While I understand the points of Chris McCoy's review of American Sniper, I take exception to his contention that the Best Years of Our Lives can be interpreted as questioning whether the war was all worth it.
In that film's memorable soda fountain scene, it is the man who did not serve in the war who tries to tell Homer, who lost his hands during the war, that his sacrifice was "for nothing." Homer is outraged and even without his hands scuffles with the man. Fred, Homer's friend and fellow veteran, does punch the man out. Fred, who is the soda jerk, loses his job, but says "the customer is always right. But this one wasn't."
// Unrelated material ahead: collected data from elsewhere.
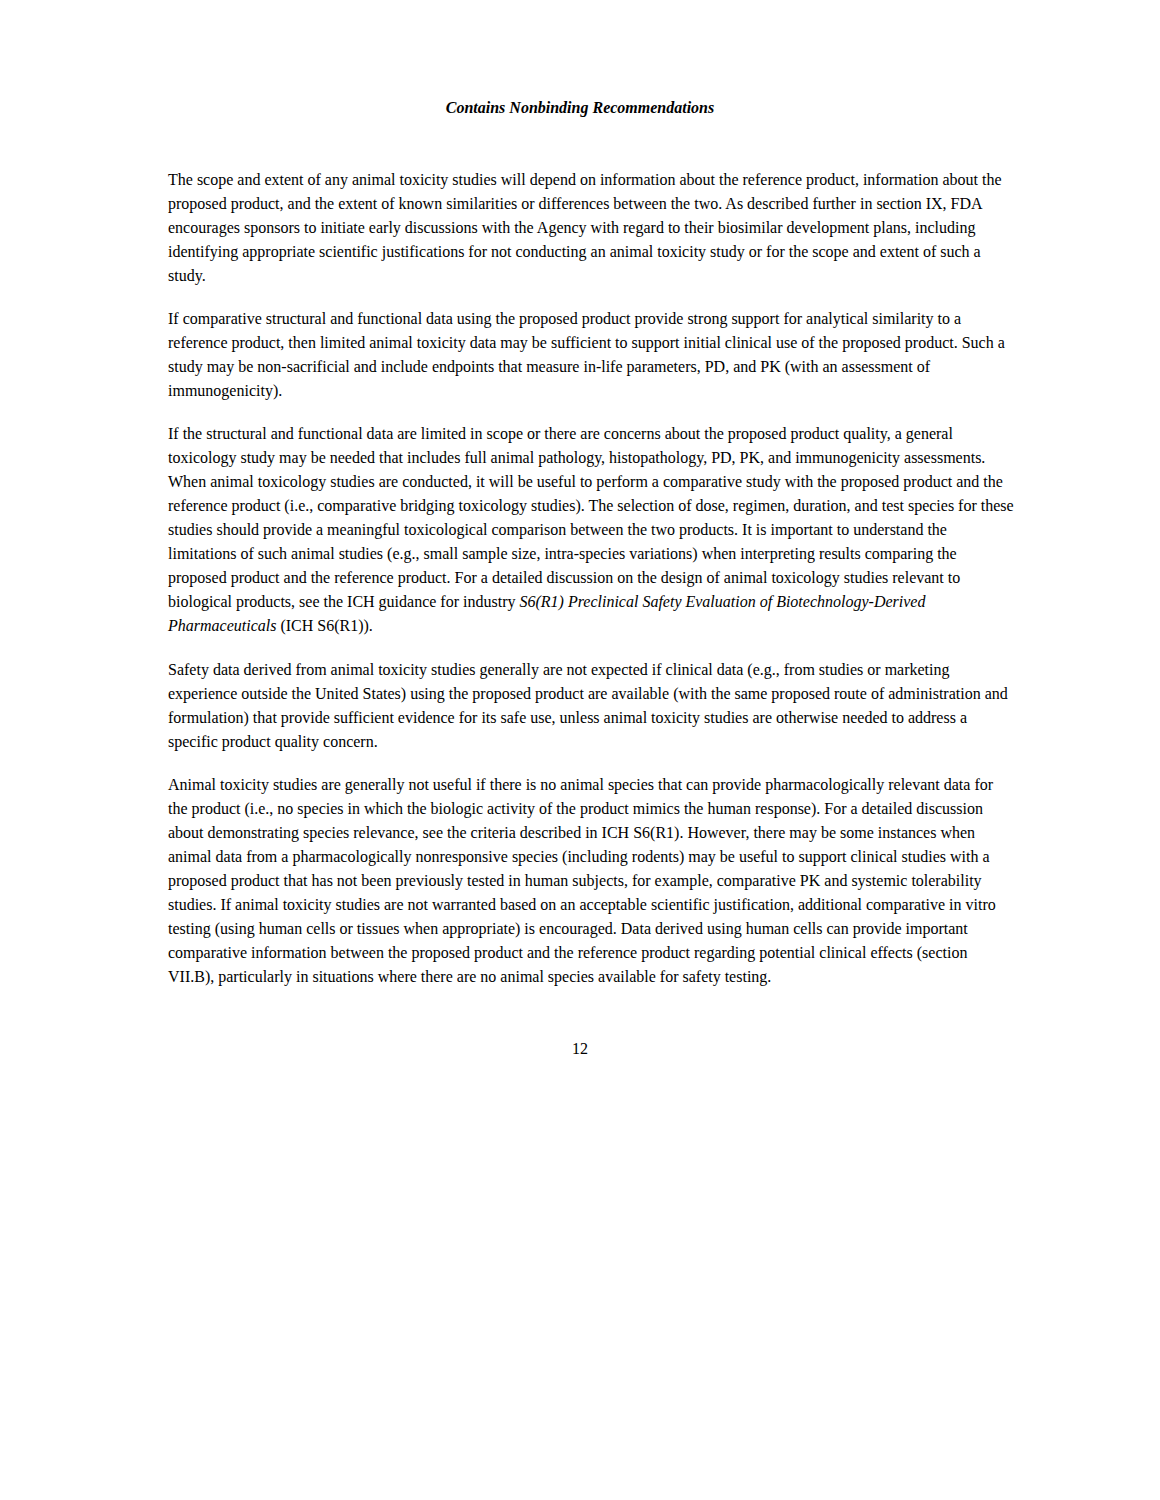Contains Nonbinding Recommendations
The scope and extent of any animal toxicity studies will depend on information about the reference product, information about the proposed product, and the extent of known similarities or differences between the two. As described further in section IX, FDA encourages sponsors to initiate early discussions with the Agency with regard to their biosimilar development plans, including identifying appropriate scientific justifications for not conducting an animal toxicity study or for the scope and extent of such a study.
If comparative structural and functional data using the proposed product provide strong support for analytical similarity to a reference product, then limited animal toxicity data may be sufficient to support initial clinical use of the proposed product. Such a study may be non-sacrificial and include endpoints that measure in-life parameters, PD, and PK (with an assessment of immunogenicity).
If the structural and functional data are limited in scope or there are concerns about the proposed product quality, a general toxicology study may be needed that includes full animal pathology, histopathology, PD, PK, and immunogenicity assessments. When animal toxicology studies are conducted, it will be useful to perform a comparative study with the proposed product and the reference product (i.e., comparative bridging toxicology studies). The selection of dose, regimen, duration, and test species for these studies should provide a meaningful toxicological comparison between the two products. It is important to understand the limitations of such animal studies (e.g., small sample size, intra-species variations) when interpreting results comparing the proposed product and the reference product. For a detailed discussion on the design of animal toxicology studies relevant to biological products, see the ICH guidance for industry S6(R1) Preclinical Safety Evaluation of Biotechnology-Derived Pharmaceuticals (ICH S6(R1)).
Safety data derived from animal toxicity studies generally are not expected if clinical data (e.g., from studies or marketing experience outside the United States) using the proposed product are available (with the same proposed route of administration and formulation) that provide sufficient evidence for its safe use, unless animal toxicity studies are otherwise needed to address a specific product quality concern.
Animal toxicity studies are generally not useful if there is no animal species that can provide pharmacologically relevant data for the product (i.e., no species in which the biologic activity of the product mimics the human response). For a detailed discussion about demonstrating species relevance, see the criteria described in ICH S6(R1). However, there may be some instances when animal data from a pharmacologically nonresponsive species (including rodents) may be useful to support clinical studies with a proposed product that has not been previously tested in human subjects, for example, comparative PK and systemic tolerability studies. If animal toxicity studies are not warranted based on an acceptable scientific justification, additional comparative in vitro testing (using human cells or tissues when appropriate) is encouraged. Data derived using human cells can provide important comparative information between the proposed product and the reference product regarding potential clinical effects (section VII.B), particularly in situations where there are no animal species available for safety testing.
12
The film was realistic in showing the challenges veterans have in readjusting to civilian life and in finding jobs. But none of the main characters, least of all Homer, questioned that the war was worth it.
About Toby Sells' story, "Pinch Potential" ...
Your recent article was more timely than you may have known. As we speak, the Tennessee Historical Commission is considering delisting the Historic Pinch District from the National Register of Historic Places. The reason they cite is that there aren't enough "historic resources" left in the district. Another way of saying this is that too many important historic properties have been demolished. We at Memphis Heritage disagree, as does the Memphis Landmarks Commission, which voted unanimously not to support the delisting. We believe that the boundaries of the district can be redrawn to carve out the abandoned lots.
A few tragic things led to the potential delisting of the district. When the Pyramid was constructed, a few shortsighted property owners razed some significant historic properties for parking lots. We see how well that worked out. Another issue is our woefully lacking regulations governing the building permit process. Recently, a property owner in the Pinch razed a historic building without applying for a demolition permit. Her penalty? A $50 fine.
A listing on the national register makes it much easier for property owners and developers to apply for and receive Historic Tax Credits, which are a huge incentive to redevelopment that could help bring the district back. MEMFix events are fabulous and successful. A pop-up party in the Pinch will enlighten a lot of Memphians about a real gem of a neighborhood. Let's just hope we're not too late.